• _Task details_:
Would you retype exactly the lines below, starting with the one that has "Identify the document" and going on through the one that has "Rendered at 1275 by 1650 pixels.", with no pictures and nothing else?
── Recorded information
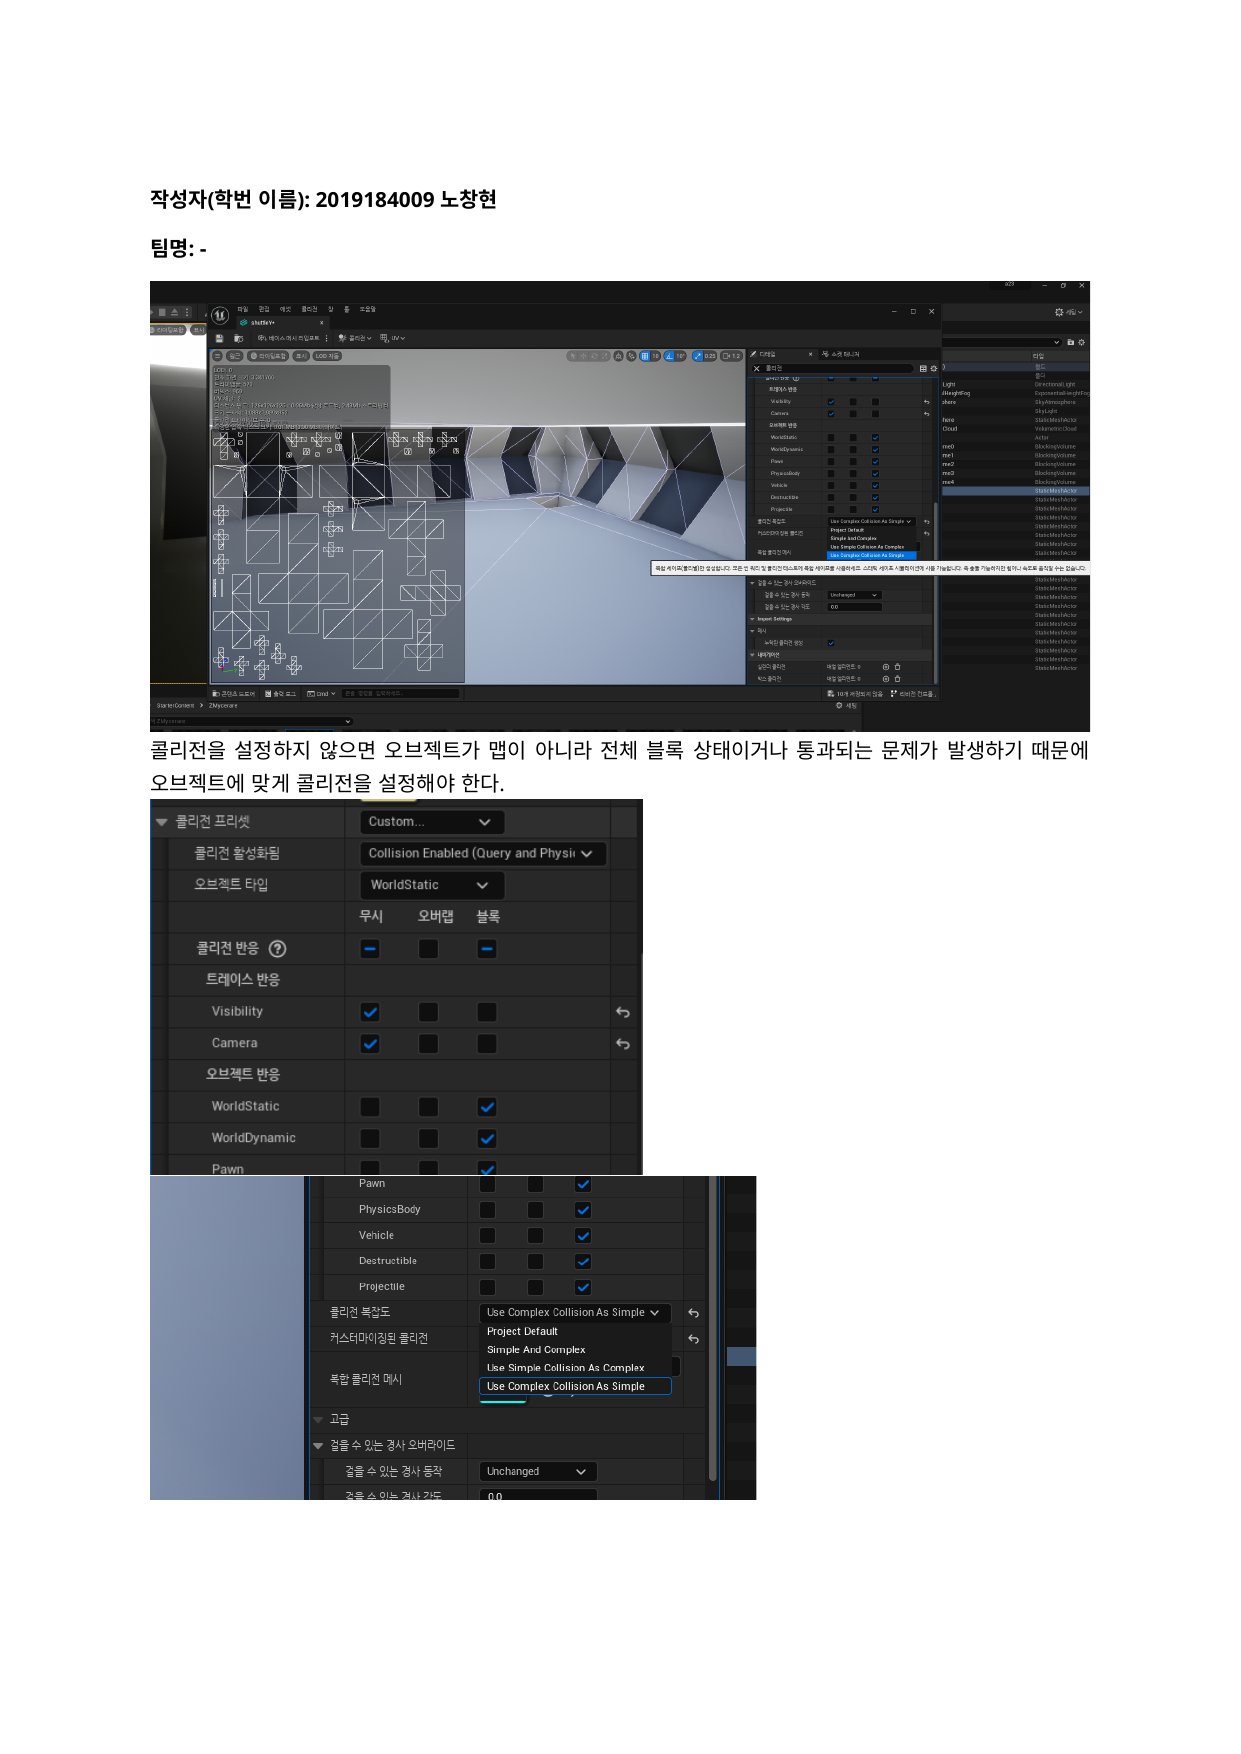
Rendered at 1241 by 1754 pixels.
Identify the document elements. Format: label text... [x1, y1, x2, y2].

picture [150, 1176, 757, 1500]
text 오브젝트의 광원 효과를 블렌더 내부에서 적용해 보려고 시도 하였으나 블렌더 내부의 메테리얼에 광원을 적용 하는 방식이 이중작업을 하는 것을 방지 시켜 주기 때문에 해당 방식을 사용하였다. 언리얼 내부 메테리얼에서 light 메테리얼을 사용하였다. 콜리전을 설정하지 않으면 오브젝트가 맵이 아니라 전체 블록 상태이거나 통과되는 문제가 발생하기 때문에 오브젝트에 맞게 콜리전을 설정해야 한다. 18M 크기로 제작했기 때문에 0,0을 기준으로 원하는 블록의 좌표를 입력해서 맵을 제작 하였다. 맵에 배치하기 위해 제작중인 오브젝트 제작 https://youtu.be/k5cTXVQuY1U 제작한 맵들을 연결해서 테스트 한 영상 [150, 732, 1090, 1499]
picture [150, 799, 643, 1175]
picture [150, 281, 1091, 732]
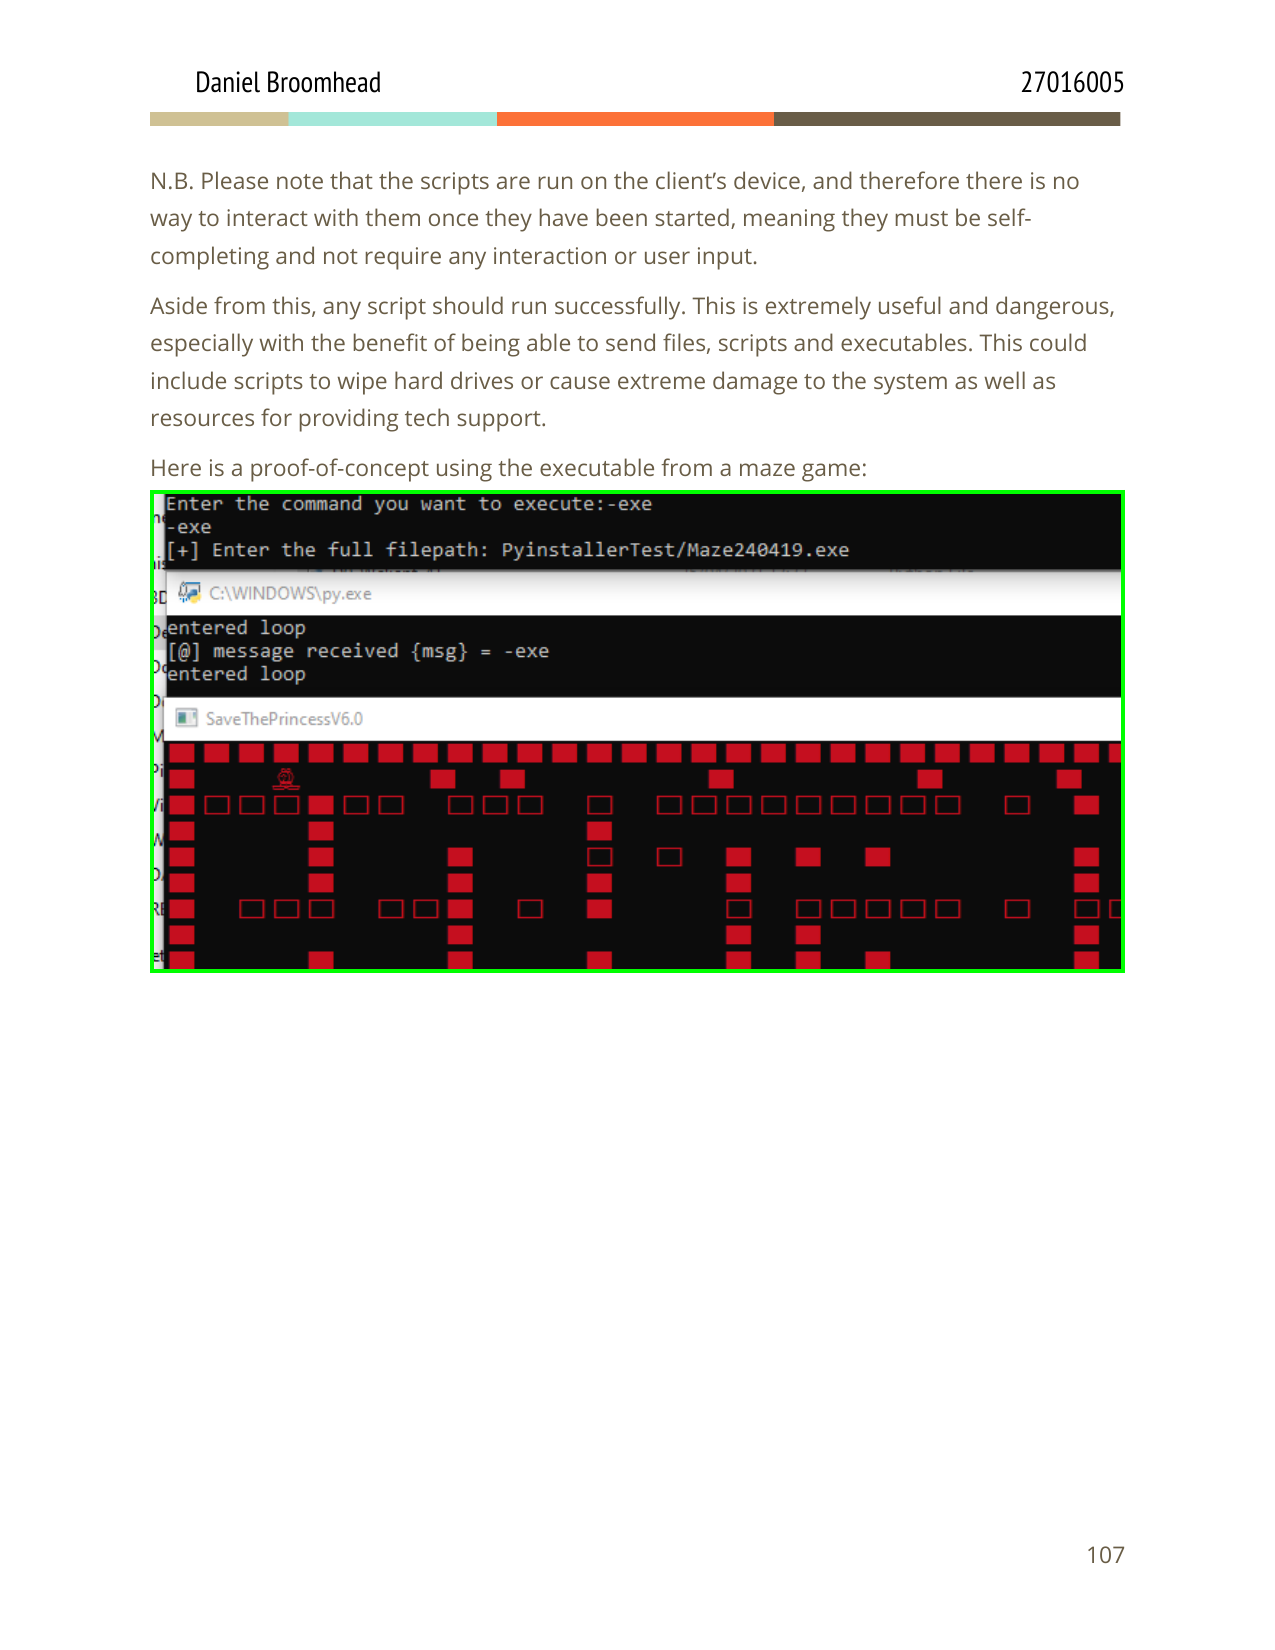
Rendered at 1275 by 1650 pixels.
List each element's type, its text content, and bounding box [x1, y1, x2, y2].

picture [150, 112, 1121, 126]
text Here is a proof-of-concept using the executable from a maze game: [150, 452, 1125, 490]
text Aside from this, any script should run successfully. This is extremely useful and dangerous, especially with the benefit of being able to send files, scripts and executables. This could include scripts to wipe hard drives or cause extreme damage to the system as well as resources for providing tech support. [150, 290, 1125, 433]
text N.B. Please note that the scripts are run on the client’s device, and therefore there is no way to interact with them once they have been started, meaning they must be self-completing and not require any interaction or user input. [150, 165, 1125, 271]
picture [154, 494, 1121, 969]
────
• _Exercise response_:
Identify the document elements. Format: label text... [x1, y1, x2, y2].

picture [150, 1176, 757, 1500]
text 오브젝트의 광원 효과를 블렌더 내부에서 적용해 보려고 시도 하였으나 블렌더 내부의 메테리얼에 광원을 적용 하는 방식이 이중작업을 하는 것을 방지 시켜 주기 때문에 해당 방식을 사용하였다. 언리얼 내부 메테리얼에서 light 메테리얼을 사용하였다. 콜리전을 설정하지 않으면 오브젝트가 맵이 아니라 전체 블록 상태이거나 통과되는 문제가 발생하기 때문에 오브젝트에 맞게 콜리전을 설정해야 한다. 18M 크기로 제작했기 때문에 0,0을 기준으로 원하는 블록의 좌표를 입력해서 맵을 제작 하였다. 맵에 배치하기 위해 제작중인 오브젝트 제작 https://youtu.be/k5cTXVQuY1U 제작한 맵들을 연결해서 테스트 한 영상 [150, 732, 1090, 1499]
picture [150, 799, 643, 1175]
picture [150, 281, 1091, 732]
Rendered at 1275 by 1650 pixels.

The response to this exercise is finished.